Lest you think that Mann has a narrow focus on Western civilization, you might be interested to discover his special interest in Mongolian culture and history. In fact, his fifth chapter provides an absoluting fascinating account of the development in fifteenth century Korea of an alphabet which Mann, quoting British linguist Geoffrey Sampson, describes as QUOTE one of the great intellectual achievements of humankind UNQUOTE

With this chapter,in which he shows this Korean script drew from the Mongols, Mann tries to butress what seemed to me to be one of his key points: that the invention of the alphabet was a rare intellectual achievement whose impact was independent of technology and which has linked many civilizations.

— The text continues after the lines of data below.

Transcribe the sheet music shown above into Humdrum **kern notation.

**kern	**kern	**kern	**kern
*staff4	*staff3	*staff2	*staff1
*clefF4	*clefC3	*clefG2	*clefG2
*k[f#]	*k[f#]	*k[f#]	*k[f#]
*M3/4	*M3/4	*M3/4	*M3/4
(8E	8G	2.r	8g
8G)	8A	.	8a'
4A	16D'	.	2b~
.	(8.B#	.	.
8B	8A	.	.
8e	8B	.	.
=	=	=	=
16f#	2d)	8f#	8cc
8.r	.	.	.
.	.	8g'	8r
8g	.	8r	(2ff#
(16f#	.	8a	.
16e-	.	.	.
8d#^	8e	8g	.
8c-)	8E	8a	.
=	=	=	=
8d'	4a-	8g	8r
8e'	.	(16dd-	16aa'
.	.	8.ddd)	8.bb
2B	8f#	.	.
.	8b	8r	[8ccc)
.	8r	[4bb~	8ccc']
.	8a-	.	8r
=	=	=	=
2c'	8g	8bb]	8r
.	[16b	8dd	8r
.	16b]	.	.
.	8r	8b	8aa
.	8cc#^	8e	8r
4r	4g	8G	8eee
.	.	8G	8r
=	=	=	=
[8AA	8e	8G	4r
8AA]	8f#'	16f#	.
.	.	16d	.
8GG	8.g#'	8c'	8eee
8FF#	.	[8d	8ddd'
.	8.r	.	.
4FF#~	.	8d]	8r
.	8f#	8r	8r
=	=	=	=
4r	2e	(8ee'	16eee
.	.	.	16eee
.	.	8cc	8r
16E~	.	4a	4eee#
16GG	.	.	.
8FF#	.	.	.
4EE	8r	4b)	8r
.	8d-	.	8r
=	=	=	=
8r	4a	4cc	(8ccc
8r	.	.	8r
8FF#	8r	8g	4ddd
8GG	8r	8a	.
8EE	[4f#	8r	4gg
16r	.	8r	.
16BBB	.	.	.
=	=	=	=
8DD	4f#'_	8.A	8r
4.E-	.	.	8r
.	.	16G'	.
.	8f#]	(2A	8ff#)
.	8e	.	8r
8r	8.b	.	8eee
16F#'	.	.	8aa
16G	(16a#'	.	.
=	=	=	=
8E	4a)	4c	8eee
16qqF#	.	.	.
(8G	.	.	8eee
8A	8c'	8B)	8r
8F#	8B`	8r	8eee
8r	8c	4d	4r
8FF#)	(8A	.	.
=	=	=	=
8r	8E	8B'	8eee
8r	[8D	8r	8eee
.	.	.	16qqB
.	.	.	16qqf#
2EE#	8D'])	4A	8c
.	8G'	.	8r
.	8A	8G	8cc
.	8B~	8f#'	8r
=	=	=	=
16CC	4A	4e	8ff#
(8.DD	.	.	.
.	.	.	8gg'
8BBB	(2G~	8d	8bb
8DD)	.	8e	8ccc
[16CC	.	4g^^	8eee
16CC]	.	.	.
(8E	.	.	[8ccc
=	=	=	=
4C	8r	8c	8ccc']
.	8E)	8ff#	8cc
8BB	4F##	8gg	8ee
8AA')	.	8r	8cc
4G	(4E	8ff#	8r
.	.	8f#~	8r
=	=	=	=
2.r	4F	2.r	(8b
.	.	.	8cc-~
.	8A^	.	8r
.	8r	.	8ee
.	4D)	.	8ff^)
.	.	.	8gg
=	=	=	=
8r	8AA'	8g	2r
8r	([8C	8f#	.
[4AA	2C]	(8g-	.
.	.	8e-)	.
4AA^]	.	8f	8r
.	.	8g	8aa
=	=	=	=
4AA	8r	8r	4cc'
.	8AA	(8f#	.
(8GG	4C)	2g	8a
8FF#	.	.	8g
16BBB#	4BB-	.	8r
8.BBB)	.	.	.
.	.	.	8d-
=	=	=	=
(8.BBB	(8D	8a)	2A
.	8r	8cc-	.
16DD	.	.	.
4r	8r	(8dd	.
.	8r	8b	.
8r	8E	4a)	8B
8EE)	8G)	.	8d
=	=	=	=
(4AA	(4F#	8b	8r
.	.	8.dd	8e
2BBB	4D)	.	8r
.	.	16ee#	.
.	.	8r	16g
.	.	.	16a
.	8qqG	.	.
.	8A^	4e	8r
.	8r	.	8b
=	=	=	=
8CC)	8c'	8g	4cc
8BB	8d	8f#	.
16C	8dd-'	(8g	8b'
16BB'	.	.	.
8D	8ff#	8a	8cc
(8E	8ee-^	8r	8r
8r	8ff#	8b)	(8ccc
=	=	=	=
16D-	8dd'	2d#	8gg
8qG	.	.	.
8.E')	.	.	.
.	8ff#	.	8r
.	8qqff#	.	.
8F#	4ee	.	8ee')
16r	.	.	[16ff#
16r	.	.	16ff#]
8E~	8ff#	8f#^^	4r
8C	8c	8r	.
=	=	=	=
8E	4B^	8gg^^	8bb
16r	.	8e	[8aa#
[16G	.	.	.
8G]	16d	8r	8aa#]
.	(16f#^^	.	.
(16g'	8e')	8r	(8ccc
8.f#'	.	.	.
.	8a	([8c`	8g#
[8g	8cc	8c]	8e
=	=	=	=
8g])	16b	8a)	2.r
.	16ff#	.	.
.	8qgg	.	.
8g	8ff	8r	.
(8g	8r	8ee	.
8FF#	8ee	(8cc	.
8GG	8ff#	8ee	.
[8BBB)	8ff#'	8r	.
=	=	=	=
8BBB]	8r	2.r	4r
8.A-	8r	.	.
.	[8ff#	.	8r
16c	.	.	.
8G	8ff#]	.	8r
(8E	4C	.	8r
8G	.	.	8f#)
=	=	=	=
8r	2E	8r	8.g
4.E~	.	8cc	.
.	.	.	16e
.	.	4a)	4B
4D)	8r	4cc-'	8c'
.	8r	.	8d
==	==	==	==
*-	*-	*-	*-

Referring to the thirteenth century adoption by Mongolian leader Chingis Khan of the alphabet of the Naiman people he had conquered, Mann proclaims grandly QUOTE He [Chingis Khan] ordered his staff to adopt the script of the newly conquered Naiman tribe, who wrote taking a system from the Uighurs, who inherited ot from an Iranian culture, Sogdian, who had taken it over from Aramaic, who had it from old Hebrew: in effect, the script familiar to the Israelites 3000 years earlier UNQUOTE Full circle back to his argument on the origins of the alphabet.

The appendices provide some interesting set of transliterations across different alphabets, a historical timeline, and a fairly extensive biobliography. I was truly sorry to find this intriguing book handicapped by its cumbersome style, let alone some likely questions about the scholarship.